Deux films avec en commun la famille, le code de l’honneur, et le chasseur-chassé
Tout juste récompensé du prix de meilleur citoyen de l’année (déblayeur de neige en Norvège étant aussi important que barman au Groland), Nils (Stellan Skarsgård) apprend le décès par overdose de son fils. Ne croyant pas cette version, il traque le moindre indice et élimine chaque intermédiaire de l’organisation pour atteindre le commanditaire de ce meurtre. Celui-ci, voyant les membres de son équipe disparaître, met tout en place pour éliminer la personne ou le clan qui l’attaque. Les deux traques sont mises en parallèle, celle d’un citoyen modèle au dessus de tout soupçon, devenant une réelle machine à tuer, et celle d’un chef de la pègre, dont l’impulsivité traduit son côté pas bien fino. Chaque chasseur ignore l’identité de sa cible, qui pourtant le chasse. Entre les mauvaises pistes avec Bruno Ganz, en parrain à l’ancienne d’un gang rival, les trahisons du code de l’honneur de la mafia, et les soutiens inattendus, ce western polaire oscille entre tension et comédie jusqu’à la toute dernière minute des quasi deux heures de film, sans jamais faillir à ses deux taches. Malgré une neige immaculée où justement les taches de sang peuvent faire désordre, la Norvège magnifiquement filmée se révèle être le lieu idéal pour faire disparaître les cadavres.
Avant tout, j’ai un petit soucis avec le fait qu’il soit dans la compétition, car j’en suis sortie en me disant « Mais en quoi est-il grolandais ? » car, même s’il y a des scènes où l’on ri, ce n’est quand même pas l’humour, même grinçant, qui caractérise ce film. Un peu comme si « Les 7 Samouraïs » concourrait dans un festival de comédies musicales. Mais je dois reconnaître que j’avais adoré l’an dernier « The Punk Syndrome » qui faisait partie de mes 3 chouchous. Lui aussi n’était pas comique, mais j’avais moins de soucis du fait que ce soit un documentaire. C’était un peu comme un épisode de la première saison de « Strip-tease », assez insolite et touchant à la fois, on en sort marqué, et on ne sort pas indemne de « Mange tes morts »
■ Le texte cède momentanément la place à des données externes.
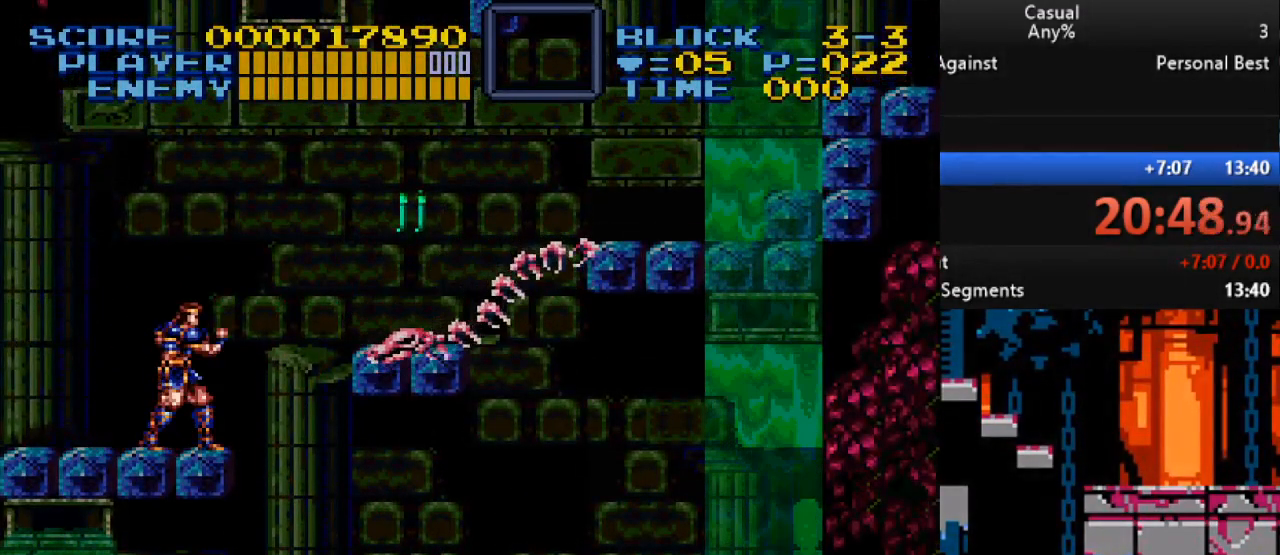
{"buttons": [], "events": []}
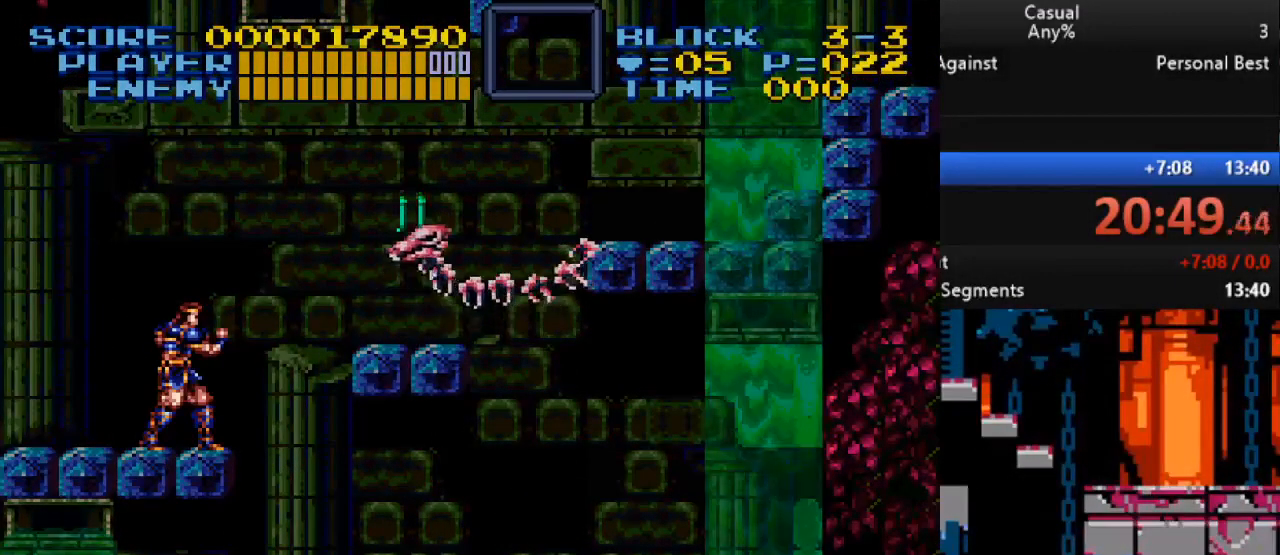
{"buttons": [], "events": []}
Ce film se démarque indéniablement par son sujet, les gens du voyage, filmés de l’intérieur, c’est-à-dire sans l’angle du sujet de journal télévisé, comme « Comment les villes peuvent-elles les accueillir ? » ou « Nos poules sont-elles en danger ? ». Jean-Charles Hue choisit une nouvelle fois les mêmes acteurs non professionnels de « la BM du Seigneur », son précédent film, avec une répartition des rôles ici différente, et échappe aux discours normés. Le retour de Fred (Frédéric Dorkel) au sein de sa famille, après avoir purgé une peine de 15 ans, permet aux spectateurs de connaître les changements de la communauté yéniche, comme l’apparition d’une église chrétienne, proche de son cousin et de son petit frère Jason (Jason François) dont le baptême est prévu le lendemain. L’accueil de Fred mêle la joie des retrouvailles avec Jason et l’angoisse d’une partie de communauté qui se tient maintenant à carreaux. La première nuit ensemble sera une virée initiatique à tombeau ouvert pour Jason, qui acquerra son nouveau surnom « Jack », et une occasion de digérer le passé pour Fred, en quête de rédemption. Le chassé redevient le chasseur. Famille et code de l’honneur prennent une dimension sacrée ici, où le titre même « Mange tes morts » est la pire insulte signifiant qu’on envoie l’autre renier ses ancêtres : celui qui mange sa parole ou la mémoire des anciens n’est plus un homme. Rappelons que le titre complet est « Mange tes morts – tu ne diras point ». Cette virée de nuit (que le réalisateur a vécue dans la voiture de l’oncle de Fred, à qui le film est dédiée) est une immersion totale pour le spectateur. D’ailleurs si quelqu’un peut m’expliquer où il met la caméra quand il les filme à tout berzingue, à l’intérieur puis à l’extérieur de la voiture, sans aucun champ-contre-champ, je suis preneuse. Grand film, mais pas grolandais.